Bien que l’on attende toujours le rapport de la CSST, les premières constations sont troublantes et suscitent nombre de questions:

- Comment se fait-il qu’un chantier d’une telle envergure, qui comprend notamment la construction de trois viaducs, ne compte qu’un seul contremaître pour 18 travailleurs sur le chantier?

- Comment était-il possible alors de s’assurer que les méthodes de travail utilisées étaient adéquates et sécuritaires?

«D’après les informations que nous possédons, l’organisation du travail est directement en cause, encore une fois, dans ce triste accident. L’improvisation dans les méthodes de travail constitue un risque que les employeurs prennent trop facilement. C’est pourtant avec la vie des travailleurs qu’ils jouent», d’expliquer François Patry, directeur à la santé et à la sécurité du travail à la FTQ-Construction.

Exaspération au sommet

«Dans la construction, on en est encore à se battre pour des choses qui devraient être acquises depuis fort longtemps; la santé et la sécurité du travail, ça va bien plus loin que de porter des bottes et un casque! Pour que nos travailleurs et nos travailleuses cessent de se blesser et de se tuer sur les chantiers, il va falloir passer au second niveau: l’analyse de nos méthodes de travail», d’enchérir M. Patry.

Alors que l’industrie de la construction se porte à merveille, que le nombre de chantiers, particulièrement dans le secteur du génie civil et de la voirie, explose, la FTQ-Construction estime indécent qu’autant d’accidents et de décès surviennent sur les chantiers. «Tout est une question d’organisation du travail. C’est évident qu’il y a des limites à produire le plus vite possible, au plus bas coût possible. Tout le monde s’entend pour avoir de beaux discours en santé et sécurité du travail, mais au-delà du discours, quand ça coûte des bidous, c’est une autre histoire!», ironise François Patry.

«Ce n’est pas ma faute à moi…»

Tous dénient leurs obligations en matière de santé et de sécurité du travail: les contremaîtres ne sont pas formés, ne connaissent pas leurs obligations ni leurs responsabilités. Toutes leurs actions ne sont prises qu’en fonction de la productivité, même s’il s’agit d’une manœuvre dangereuse.

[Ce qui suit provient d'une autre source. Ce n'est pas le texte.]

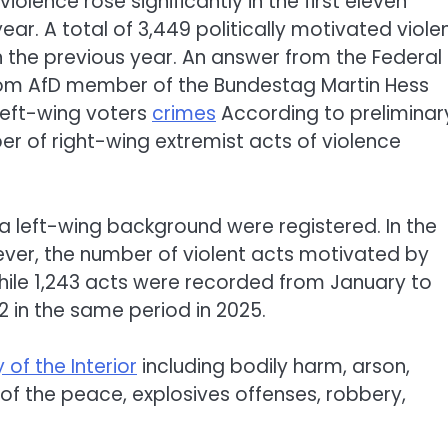
iolence rose significantly in the first eleven
r. A total of 3,449 politically motivated viole
 the previous year. An answer from the Federal
n from AfD member of the Bundestag Martin Hess
left-wing voters
crimes
According to preliminar
mber of right-wing extremist acts of violence
 a left-wing background were registered. In the
ver, the number of violent acts motivated by
hile 1,243 acts were recorded from January to
 in the same period in 2025.
 of the Interior
including bodily harm, arson,
 the peace, explosives offenses, robbery,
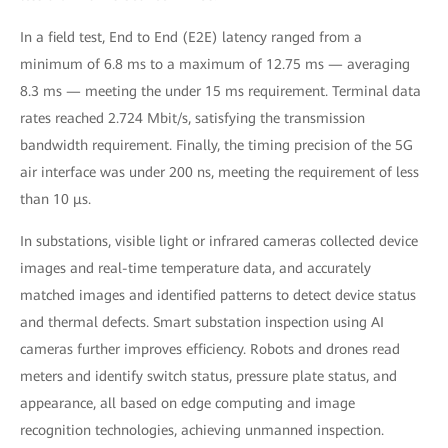
In a field test, End to End (E2E) latency ranged from a
minimum of 6.8 ms to a maximum of 12.75 ms — averaging
8.3 ms — meeting the under 15 ms requirement. Terminal data
rates reached 2.724 Mbit/s, satisfying the transmission
bandwidth requirement. Finally, the timing precision of the 5G
air interface was under 200 ns, meeting the requirement of less
than 10 μs.
In substations, visible light or infrared cameras collected device
images and real-time temperature data, and accurately
matched images and identified patterns to detect device status
and thermal defects. Smart substation inspection using AI
cameras further improves efficiency. Robots and drones read
meters and identify switch status, pressure plate status, and
appearance, all based on edge computing and image
recognition technologies, achieving unmanned inspection.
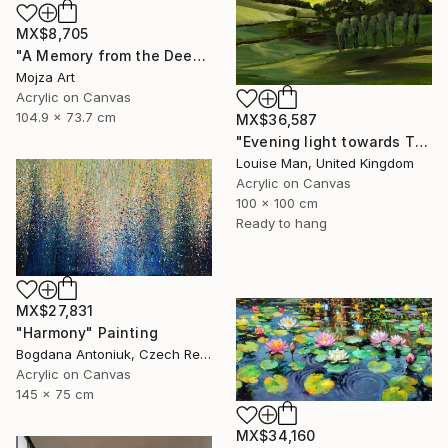
MX$8,705
"A Memory from the Deep Green" Painting
Mojza Art
Acrylic on Canvas
104.9 x 73.7 cm
MX$36,587
"Evening light towards Tilty" Painting
Louise Man, United Kingdom
Acrylic on Canvas
100 x 100 cm
Ready to hang
MX$27,831
"Harmony" Painting
Bogdana Antoniuk, Czech Republic
Acrylic on Canvas
145 x 75 cm
MX$34,160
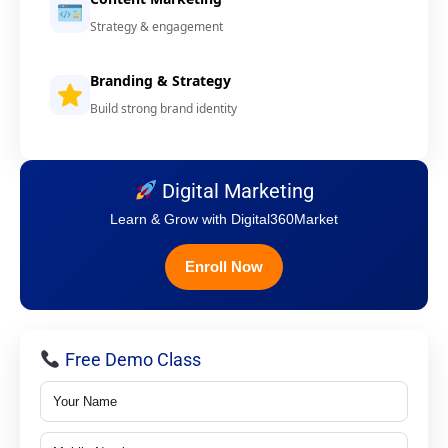
Strategy & engagement
Branding & Strategy
Build strong brand identity
Digital Marketing
Learn & Grow with Digital360Market
Enroll Now
Free Demo Class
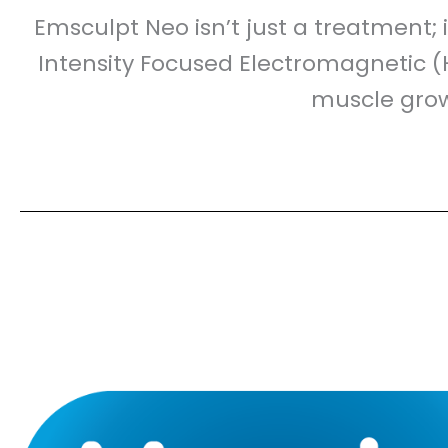
Emsculpt Neo isn’t just a treatment; 
Intensity Focused Electromagnetic (
muscle growt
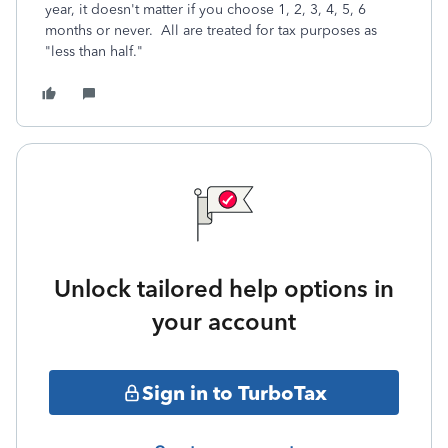
year, it doesn't matter if you choose 1, 2, 3, 4, 5, 6
months or never. All are treated for tax purposes as
"less than half."
Unlock tailored help options in
your account
Sign in to TurboTax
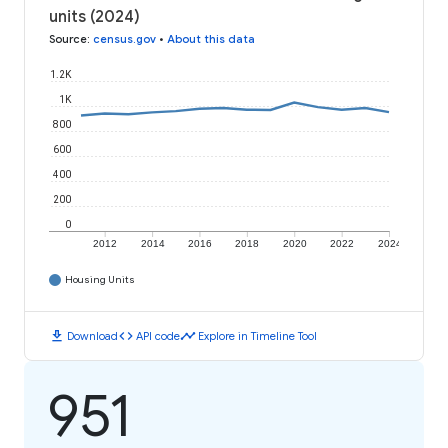
units (2024)
Source
:
census.gov
•
About this data
1.2K
1K
800
600
400
200
0
2012
2014
2016
2018
2020
2022
2024
Housing Units
download
code
timeline
Download
API code
Explore in Timeline Tool
951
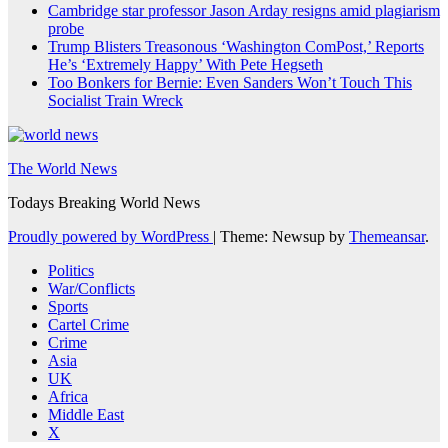
Cambridge star professor Jason Arday resigns amid plagiarism
probe
Trump Blisters Treasonous ‘Washington ComPost,’ Reports
He’s ‘Extremely Happy’ With Pete Hegseth
Too Bonkers for Bernie: Even Sanders Won’t Touch This
Socialist Train Wreck
The World News
Todays Breaking World News
Proudly powered by WordPress
|
Theme: Newsup by
Themeansar
.
Politics
War/Conflicts
Sports
Cartel Crime
Crime
Asia
UK
Africa
Middle East
X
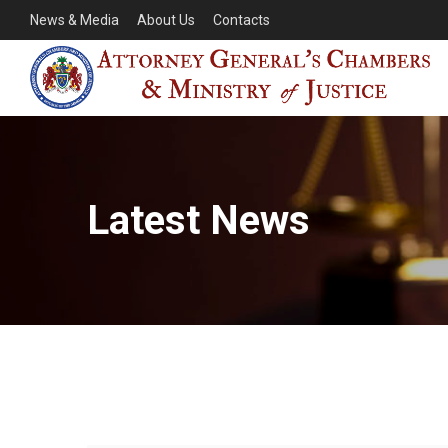
News & Media
About Us
Contacts
Latest News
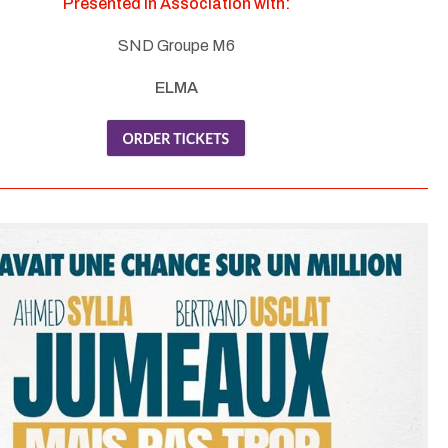
Presented in Association with:
SND Groupe M6
ELMA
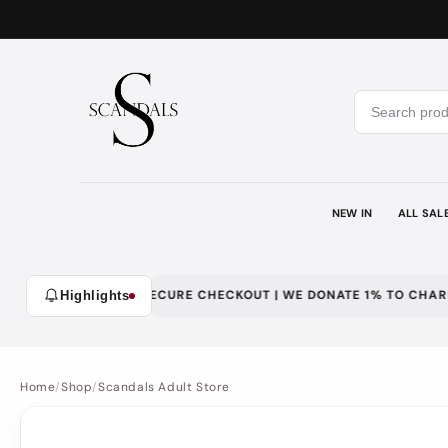
Skip to
content
NEW IN
ALL SAL
WITH LOYALTY | SECURE CHECKOUT | WE DONATE 1% TO CHARITY
Highlights
Home
/
Shop
/
Scandals Adult Store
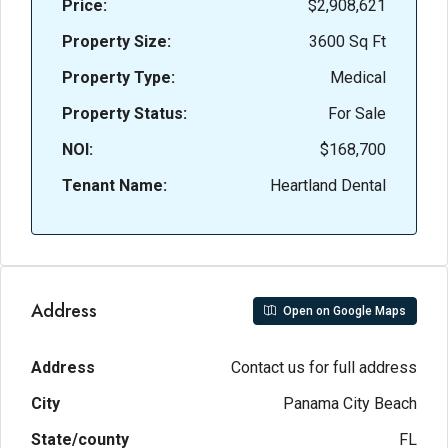
Price:
$2,908,621
Property Size:
3600 Sq Ft
Property Type:
Medical
Property Status:
For Sale
NOI:
$168,700
Tenant Name:
Heartland Dental
Address
Open on Google Maps
Address
Contact us for full address
City
Panama City Beach
State/county
FL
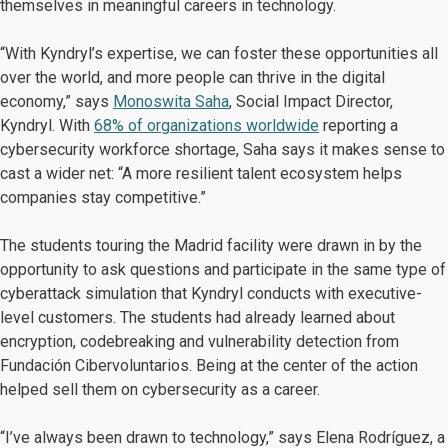
themselves in meaningful careers in technology.
“With Kyndryl’s expertise, we can foster these opportunities all
over the world, and more people can thrive in the digital
economy,” says
Monoswita Saha
, Social Impact Director,
Kyndryl. With
68% of organizations worldwide
reporting a
cybersecurity workforce shortage, Saha says it makes sense to
cast a wider net: “A more resilient talent ecosystem helps
companies stay competitive.”
The students touring the Madrid facility were drawn in by the
opportunity to ask questions and participate in the same type of
cyberattack simulation that Kyndryl conducts with executive-
level customers. The students had already learned about
encryption, codebreaking and vulnerability detection from
Fundación Cibervoluntarios. Being at the center of the action
helped sell them on cybersecurity as a career.
“I’ve always been drawn to technology,” says Elena Rodríguez, a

Bien souvent, les employeurs fautifs n’apprennent pas de leurs erreurs, même s’il y a eu mort d’homme. Tel est le cas des travaux du prolongement de l’autoroute 30. Combien d’accidents et de décès faudra-t-il encore sur ce chantier pour que les employeurs tiennent compte des recommandations émises par la CSST et se prennent en main? Rappelons qu’il s’agit ici du troisième décès et que les travaux devraient se poursuivre jusqu’en 2010.

Une séquence pourtant logique

L’importance des coûts et des délais de production prime sur une réelle implication des employeurs en santé et sécurité sur les chantiers de construction où l’improvisation règne, causant de graves dommages: 54 décès pour 2007 uniquement. Et 2008 ne s’annonce pas plus reluisant…

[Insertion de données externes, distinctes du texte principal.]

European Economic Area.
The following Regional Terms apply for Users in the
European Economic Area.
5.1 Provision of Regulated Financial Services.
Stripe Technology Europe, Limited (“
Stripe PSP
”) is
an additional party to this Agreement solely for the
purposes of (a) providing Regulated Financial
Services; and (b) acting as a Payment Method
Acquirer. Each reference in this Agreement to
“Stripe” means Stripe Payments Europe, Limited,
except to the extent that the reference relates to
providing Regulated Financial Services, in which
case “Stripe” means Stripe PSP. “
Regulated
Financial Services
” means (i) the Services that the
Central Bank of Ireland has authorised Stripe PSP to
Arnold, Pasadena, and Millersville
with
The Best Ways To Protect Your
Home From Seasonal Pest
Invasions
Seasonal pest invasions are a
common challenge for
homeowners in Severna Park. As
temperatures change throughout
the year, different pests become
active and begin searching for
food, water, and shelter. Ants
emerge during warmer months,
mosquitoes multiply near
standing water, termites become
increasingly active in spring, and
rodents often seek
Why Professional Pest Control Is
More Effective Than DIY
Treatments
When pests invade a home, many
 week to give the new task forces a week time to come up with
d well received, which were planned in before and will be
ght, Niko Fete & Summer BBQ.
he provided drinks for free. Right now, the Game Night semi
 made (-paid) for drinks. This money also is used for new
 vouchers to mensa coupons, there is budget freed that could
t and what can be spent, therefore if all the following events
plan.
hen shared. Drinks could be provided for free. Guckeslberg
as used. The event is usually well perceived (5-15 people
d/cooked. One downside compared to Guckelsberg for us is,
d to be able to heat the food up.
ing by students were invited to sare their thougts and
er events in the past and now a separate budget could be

Aucune réflexion n’est faite quant aux méthodes de travail utilisées, à l’organisation du travail, aux implications liées à l’utilisation d’équipements sophistiqués qui, malgré leur efficacité, peuvent causer bien des accidents. On ne se pose pas de question; comme si la fatalité devait nécessairement frapper quelques travailleurs par année, comme si on n’y pouvait rien.

«C’est une séquence logique; si on arrive à briser ce cercle infernal de l’ignorance et de l’aveuglement volontaire, on arrivera à quelque chose de bénéfique pour les travailleurs. Ce n’est pas d’une intervention divine dont on a besoin, c’est de réfléchir comme du monde et de se questionner sur nos façons de faire. Tout le monde en sortirait gagnant!», conclue François Patry.